= Ingrid Moses-Scatliffe =

British Virgin Islands lawyer and politician (born 1969)

Ingrid A. Moses-Scatliffe (born 20 October 1969) is a lawyer and politician in the British Virgin Islands. She has served as Speaker of the House of Assembly of the British Virgin Islands since December 2011.

Moses-Scatliffe received a BSc in Computer Information Systems from Saint Augustine's College in the United States, a LLB from the University of Wolverhampton in England and a Bar Vocational Course Post Graduate Diploma and an LLM from the Inns of Court School of Law in England.

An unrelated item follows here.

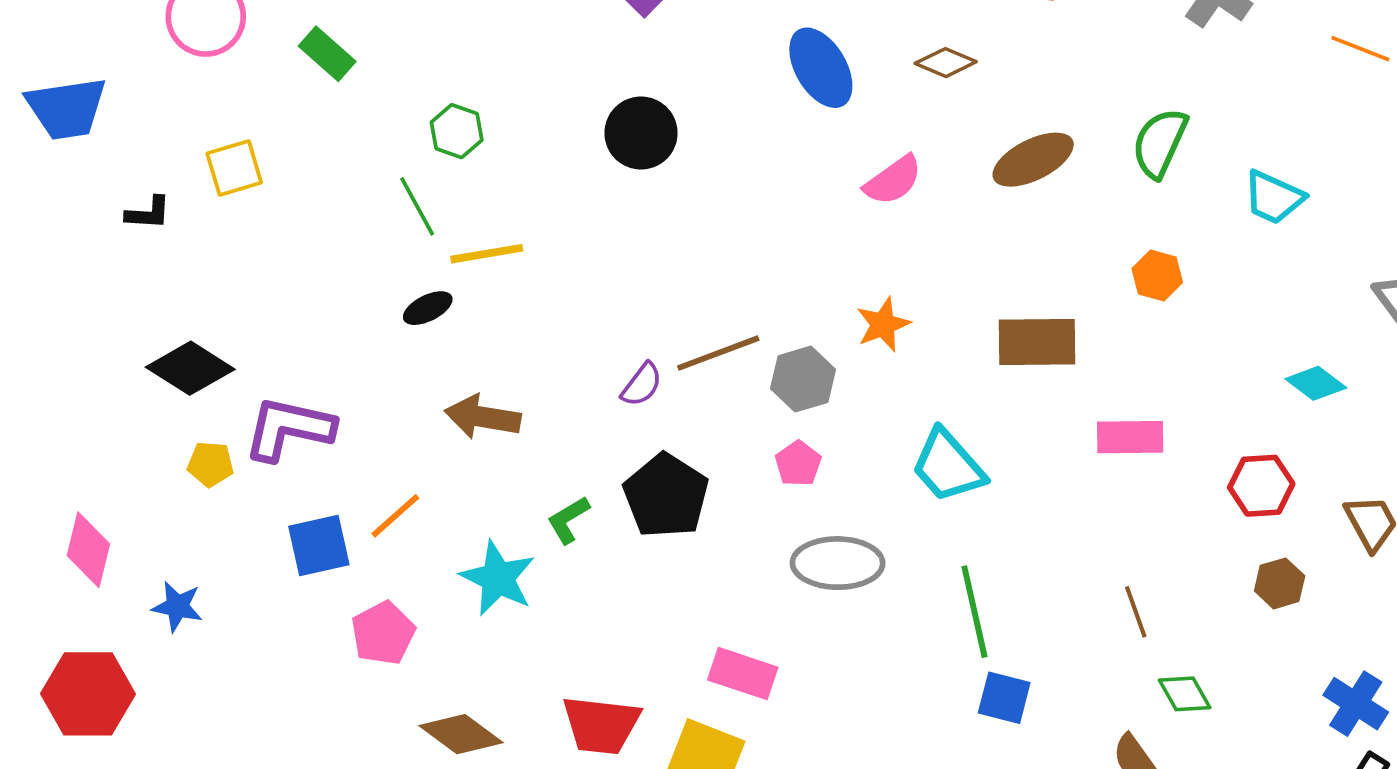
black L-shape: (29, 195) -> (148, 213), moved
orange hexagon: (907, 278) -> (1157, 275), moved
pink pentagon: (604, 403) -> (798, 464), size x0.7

In 2006, she was admitted to the Bar of England and Wales by the Honourable Society of Lincoln's Inn and to the Bar of the Eastern Caribbean Supreme Court in the Territory of the Virgin Islands. Prior to studying law, Moses-Scatliffe was employed as Head of Operations by Barclays in the British Virgin Islands. From 2007 to 2009, she was Chief Registrar of Lands for the British Virgin Islands. She is managing partner at the British Virgin Islands office of the law firm Travers Thorp Alberga.

Moses-Scatliffe is divorced with one child.

Moses-Scatliffe was named as a potential candidate for the National Democratic Party for the anticipated British Virgin Islands general election, 2019. A number of public figures, the most prominent being Deputy Premier Kedrick Pickering, expressed concern at Moses-Scatliffe being held out as a candidate for a political party whilst occupying the position of Speaker of the House. Ms Moses-Scatliffe refused to confirm or deny that she would be a candidate for the NDP, and the Attorney General rendered an opinion indicating that even if she were, this would not legally preclude her from acting as Speaker of the House in the interim.